======== DATA RECORDS

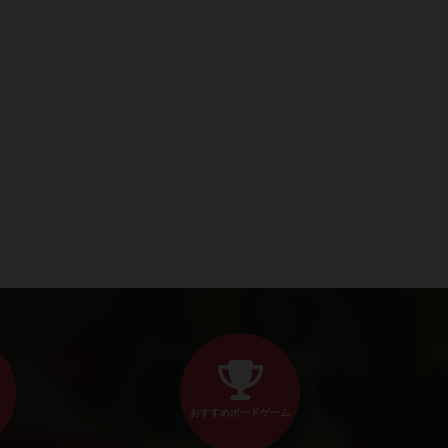
おすすめボードゲーム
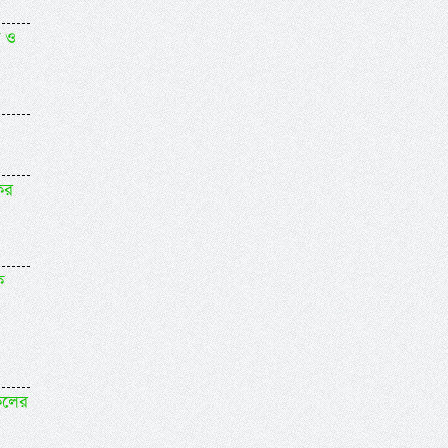
ত ও
ির
ি
সকলের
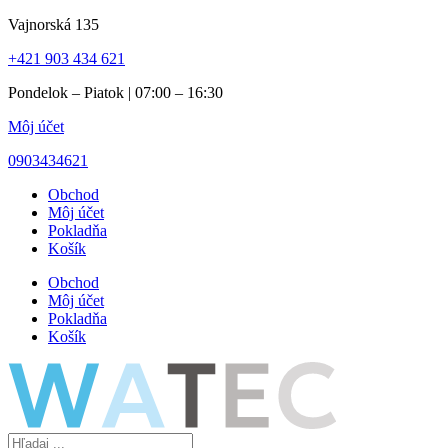
Preskočiť
Vajnorská 135
na
+421 903 434 621
obsah
Pondelok – Piatok | 07:00 – 16:30
Môj účet
0903434621
Obchod
Môj účet
Pokladňa
Košík
Obchod
Môj účet
Pokladňa
Košík
Search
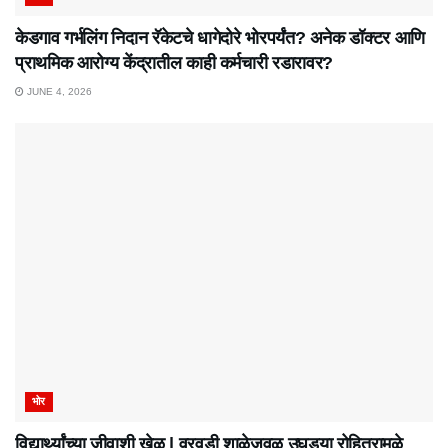
केडगाव गर्भलिंग निदान रॅकेटचे धागेदोरे भोरपर्यंत? अनेक डॉक्टर आणि
प्राथमिक आरोग्य केंद्रातील काही कर्मचारी रडारावर?
JUNE 4, 2026
भोर
विद्यार्थ्यांच्या जीवाशी खेळ | वरवडी शाळेजवळ उघड्या रोहित्रामुळे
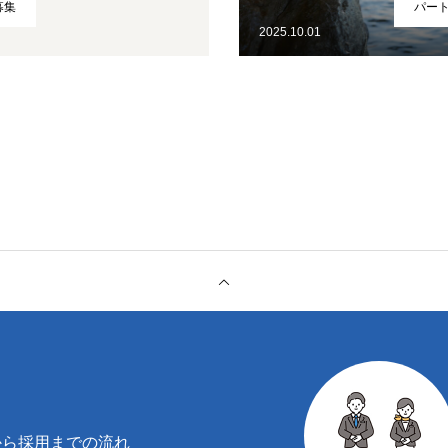
募集
パー
2025.10.01
から採用までの流れ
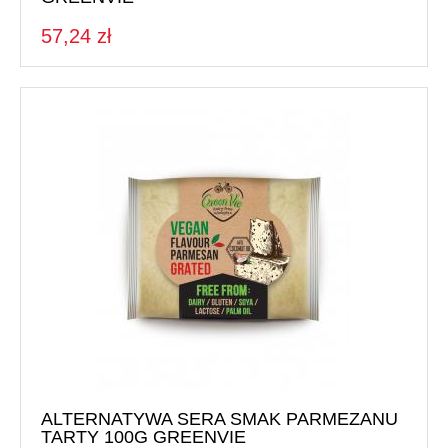
57,24 zł
ALTERNATYWA SERA SMAK PARMEZANU
TARTY 100G GREENVIE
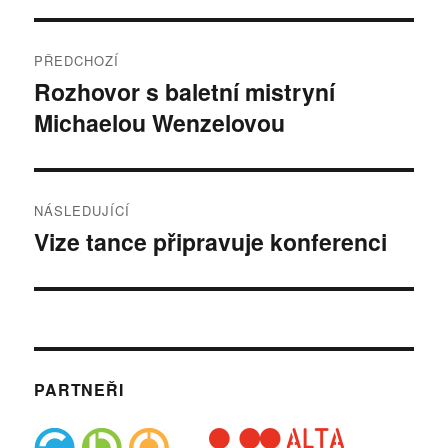
Navigace
PŘEDCHOZÍ
pro
Rozhovor s baletní mistryní
Předchozí
Michaelou Wenzelovou
příspěvek:
příspěvek
NÁSLEDUJÍCÍ
Vize tance připravuje konferenci
Následující
příspěvek:
PARTNEŘI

================

• [YOUR TASK] Output every record above exactly as written, but skip the pictures.

• [SOLUTION TO THIS EXERCISE]
おすすめボードゲーム
ত ও
ির
ি
সকলের
Preskočiť
Vajnorská 135
na
+421 903 434 621
obsah
Pondelok – Piatok | 07:00 – 16:30
Môj účet
0903434621
Obchod
Môj účet
Pokladňa
Košík
Obchod
Môj účet
Pokladňa
Košík
Search
केडगाव गर्भलिंग निदान रॅकेटचे धागेदोरे भोरपर्यंत? अनेक डॉक्टर आणि
प्राथमिक आरोग्य केंद्रातील काही कर्मचारी रडारावर?
JUNE 4, 2026
भोर
विद्यार्थ्यांच्या जीवाशी खेळ | वरवडी शाळेजवळ उघड्या रोहित्रामुळे
募集
パー
2025.10.01
から採用までの流れ
57,24 zł
ALTERNATYWA SERA SMAK PARMEZANU
TARTY 100G GREENVIE
Navigace
PŘEDCHOZÍ
pro
Rozhovor s baletní mistryní
Předchozí
Michaelou Wenzelovou
příspěvek:
příspěvek
NÁSLEDUJÍCÍ
Vize tance připravuje konferenci
Následující
příspěvek:
PARTNEŘI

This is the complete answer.